When his 10-year-old nephew, Benny, is struck by a hit-and-run driver, Charlie Doyle immediately jumps into action. Unfortunately, Charlie is drunk and isn’t making the best decisions. When he gets Benny to the hospital, the boy has suffered substantial brain damage. Why didn’t Charlie just call an ambulance and let the professionals handle it? That’s what his neighbors begin to whisper about—and whether it was drunk Charlie who hit Benny in the first place. Following the accident, Charlie’s life begins to spiral out of control. He quits his job at an insurance agency, suspects that his wife may be cheating on him with his brother-in-law, and learns that his 18-year-old daughter, Velijah, was recently arrested for stealing booze from a liquor store. Then a sinkhole opens up and ruins Thanksgiving dinner. Charlie gets a job with a different insurance company—a lot of other sinkholes have opened up in the neighborhood—but his mission is actually to prevent people from collecting on their policies. When Charlie embarks on this unethical scheme with his new neighbor, blackmailer Effie Malfeezian, he also hopes to discover who exactly hit Benny. If he can figure out who did it, he may be able to clear his name and fix his family—and maybe even forgive himself.

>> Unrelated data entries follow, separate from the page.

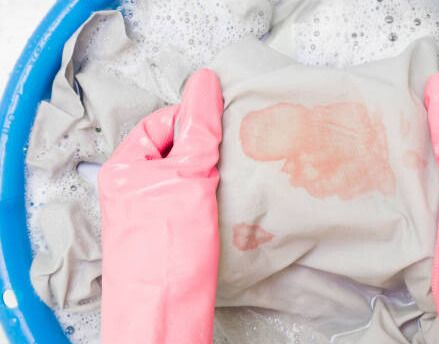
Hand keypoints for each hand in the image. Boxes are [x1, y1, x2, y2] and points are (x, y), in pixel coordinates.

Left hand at [98, 69, 222, 343]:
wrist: (167, 314)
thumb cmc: (169, 248)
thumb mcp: (188, 178)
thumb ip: (198, 130)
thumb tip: (205, 81)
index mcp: (125, 167)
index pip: (160, 123)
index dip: (190, 120)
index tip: (219, 126)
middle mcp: (133, 186)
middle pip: (174, 148)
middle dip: (203, 148)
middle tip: (230, 151)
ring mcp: (151, 210)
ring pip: (186, 174)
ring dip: (211, 172)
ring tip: (230, 178)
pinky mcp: (170, 231)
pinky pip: (192, 199)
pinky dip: (211, 195)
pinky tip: (227, 201)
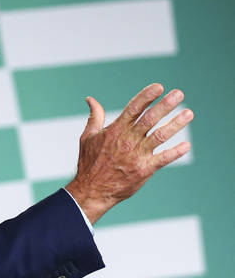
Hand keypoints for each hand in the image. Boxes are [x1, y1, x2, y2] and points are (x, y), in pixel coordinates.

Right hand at [66, 83, 191, 223]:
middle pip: (149, 119)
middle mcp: (127, 140)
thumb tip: (90, 99)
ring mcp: (137, 155)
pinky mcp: (144, 170)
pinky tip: (186, 145)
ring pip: (160, 136)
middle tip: (179, 94)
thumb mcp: (87, 137)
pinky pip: (163, 159)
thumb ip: (94, 117)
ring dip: (176, 124)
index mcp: (115, 131)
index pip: (133, 109)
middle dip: (165, 105)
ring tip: (189, 113)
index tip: (159, 87)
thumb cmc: (89, 162)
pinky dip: (176, 152)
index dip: (146, 96)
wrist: (92, 190)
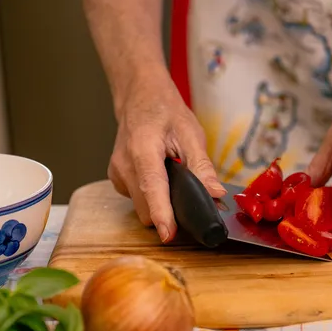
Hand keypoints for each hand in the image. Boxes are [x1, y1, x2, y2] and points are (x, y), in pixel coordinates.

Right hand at [109, 77, 225, 242]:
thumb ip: (202, 166)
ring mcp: (116, 173)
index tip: (169, 234)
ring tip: (172, 180)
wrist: (138, 96)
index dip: (162, 214)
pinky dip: (151, 196)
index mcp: (142, 149)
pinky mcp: (116, 179)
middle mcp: (124, 165)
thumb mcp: (190, 133)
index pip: (152, 188)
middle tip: (189, 197)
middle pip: (146, 207)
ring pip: (141, 207)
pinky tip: (160, 177)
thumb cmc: (164, 110)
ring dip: (159, 204)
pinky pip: (136, 200)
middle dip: (168, 212)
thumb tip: (215, 193)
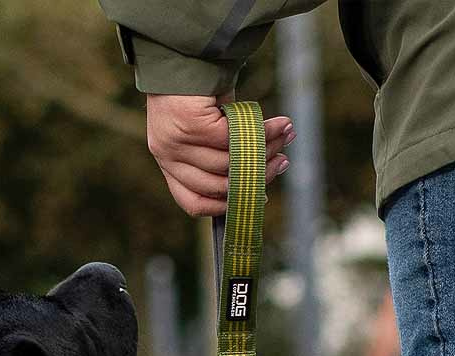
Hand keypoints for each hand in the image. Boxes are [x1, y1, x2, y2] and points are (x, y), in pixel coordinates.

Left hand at [146, 94, 293, 216]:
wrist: (184, 49)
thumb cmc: (198, 90)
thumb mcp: (207, 130)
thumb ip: (222, 155)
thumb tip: (258, 178)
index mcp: (169, 164)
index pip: (193, 202)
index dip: (226, 207)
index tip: (256, 197)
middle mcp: (167, 157)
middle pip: (219, 185)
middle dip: (257, 175)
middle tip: (283, 162)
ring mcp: (176, 142)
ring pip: (230, 163)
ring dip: (265, 150)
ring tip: (286, 135)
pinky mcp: (190, 125)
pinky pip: (235, 139)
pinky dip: (263, 133)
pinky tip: (281, 124)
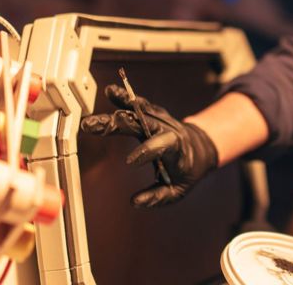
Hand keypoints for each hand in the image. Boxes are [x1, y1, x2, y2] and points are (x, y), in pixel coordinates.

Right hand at [80, 85, 218, 206]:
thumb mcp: (178, 190)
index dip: (147, 152)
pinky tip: (112, 91)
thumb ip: (158, 197)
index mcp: (176, 149)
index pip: (162, 146)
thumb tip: (137, 202)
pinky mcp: (153, 114)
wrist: (199, 148)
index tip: (130, 163)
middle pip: (142, 123)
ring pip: (139, 110)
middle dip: (118, 123)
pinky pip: (139, 104)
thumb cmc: (187, 171)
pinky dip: (126, 98)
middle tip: (93, 126)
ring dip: (120, 106)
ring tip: (104, 99)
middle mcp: (168, 130)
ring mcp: (160, 120)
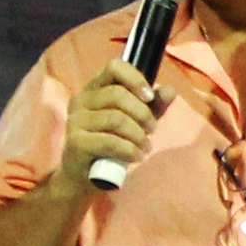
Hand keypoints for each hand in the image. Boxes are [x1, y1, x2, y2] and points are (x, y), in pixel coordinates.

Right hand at [59, 61, 167, 194]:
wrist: (83, 178)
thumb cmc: (109, 146)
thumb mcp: (135, 123)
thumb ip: (152, 106)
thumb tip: (170, 90)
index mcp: (94, 89)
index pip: (115, 67)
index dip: (136, 79)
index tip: (150, 97)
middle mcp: (81, 100)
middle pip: (118, 94)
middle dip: (143, 113)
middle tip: (152, 130)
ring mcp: (75, 121)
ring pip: (116, 119)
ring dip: (138, 135)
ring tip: (145, 148)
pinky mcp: (76, 142)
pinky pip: (110, 141)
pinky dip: (129, 150)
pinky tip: (137, 157)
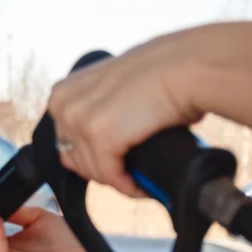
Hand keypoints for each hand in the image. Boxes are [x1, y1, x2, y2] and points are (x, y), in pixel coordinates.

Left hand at [47, 30, 202, 197]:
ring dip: (117, 179)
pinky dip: (128, 186)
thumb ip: (98, 109)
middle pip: (74, 158)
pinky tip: (143, 186)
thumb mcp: (114, 88)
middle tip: (127, 172)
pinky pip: (110, 176)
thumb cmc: (163, 73)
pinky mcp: (100, 137)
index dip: (89, 156)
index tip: (112, 163)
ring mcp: (78, 121)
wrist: (189, 65)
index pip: (65, 140)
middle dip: (101, 168)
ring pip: (93, 170)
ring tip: (139, 181)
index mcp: (62, 93)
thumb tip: (106, 141)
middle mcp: (63, 105)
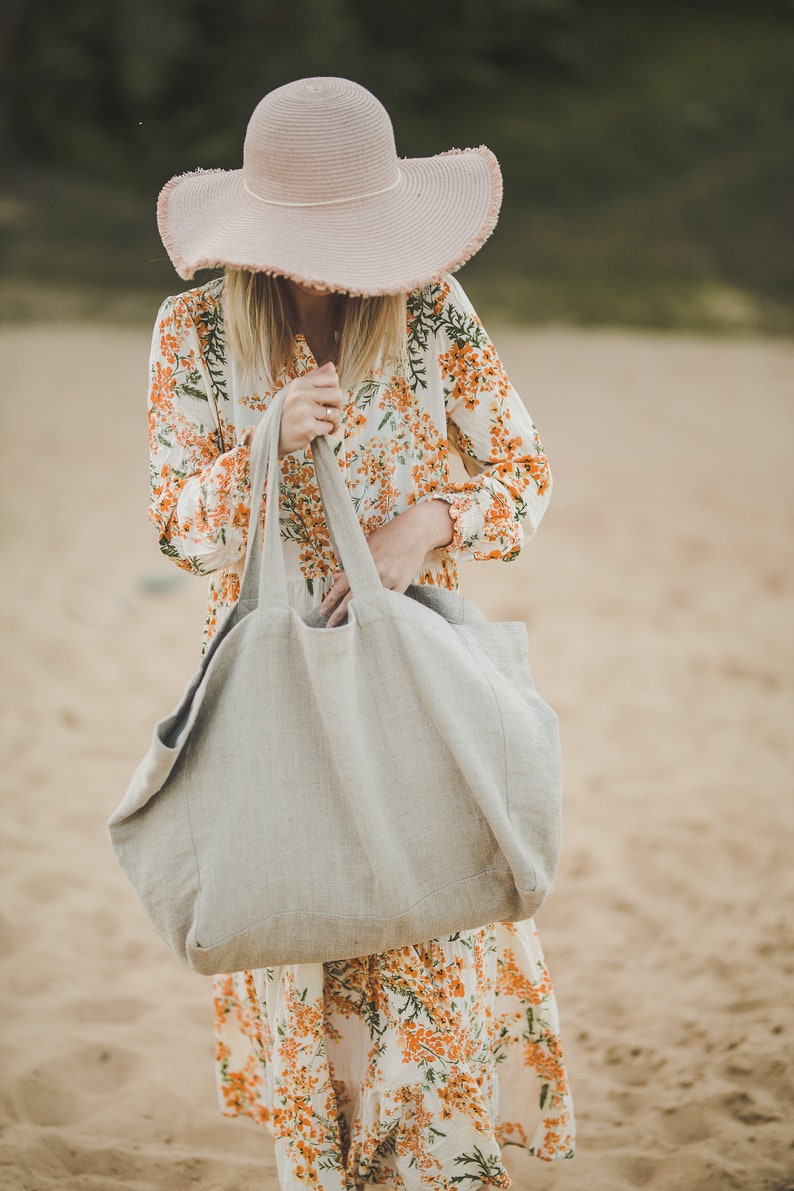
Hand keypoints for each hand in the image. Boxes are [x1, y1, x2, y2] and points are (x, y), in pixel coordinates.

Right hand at [279, 362, 343, 456]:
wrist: (271, 436)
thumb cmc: (287, 413)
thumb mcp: (296, 391)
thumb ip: (314, 378)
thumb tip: (332, 366)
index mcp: (300, 383)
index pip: (332, 377)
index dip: (335, 389)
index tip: (329, 399)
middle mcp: (301, 394)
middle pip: (337, 394)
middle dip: (337, 406)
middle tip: (330, 413)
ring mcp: (304, 411)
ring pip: (335, 413)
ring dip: (333, 421)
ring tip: (324, 424)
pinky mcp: (308, 427)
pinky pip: (329, 427)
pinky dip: (326, 431)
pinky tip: (317, 431)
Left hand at [320, 500, 453, 626]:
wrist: (415, 531)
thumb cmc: (389, 536)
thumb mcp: (366, 546)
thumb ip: (352, 562)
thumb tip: (337, 576)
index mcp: (361, 562)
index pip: (341, 587)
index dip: (331, 600)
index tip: (323, 611)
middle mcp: (374, 573)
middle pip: (352, 599)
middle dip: (340, 614)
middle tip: (330, 626)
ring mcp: (390, 579)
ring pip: (370, 603)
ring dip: (359, 615)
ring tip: (350, 626)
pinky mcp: (403, 583)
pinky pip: (390, 601)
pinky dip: (380, 608)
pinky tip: (373, 618)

Smith’s (Scabland, 2017) prose walks the fine line between realism and slight absurdity, fashioning intriguingly odd scenarios. “What I’d like you to do, as a Secret Insurance Agent, is watch people,” explains Tammy Williams, Charlie’s handler. “Gather information. Even on people we’ve already paid out claims to on other matters. I want to know where our money is going. And where it’s not going.” The novel ends up in some unexpected (and slightly unbelievable) places, but the author constructs his world with enough logic and detail that readers will be happy to accompany him into the extraordinary. The result is a dark satire of suburban life reminiscent at times of Tom Perrota and A.M. Holmes.

A humorous and compelling domestic tale about a man pushed to the edge.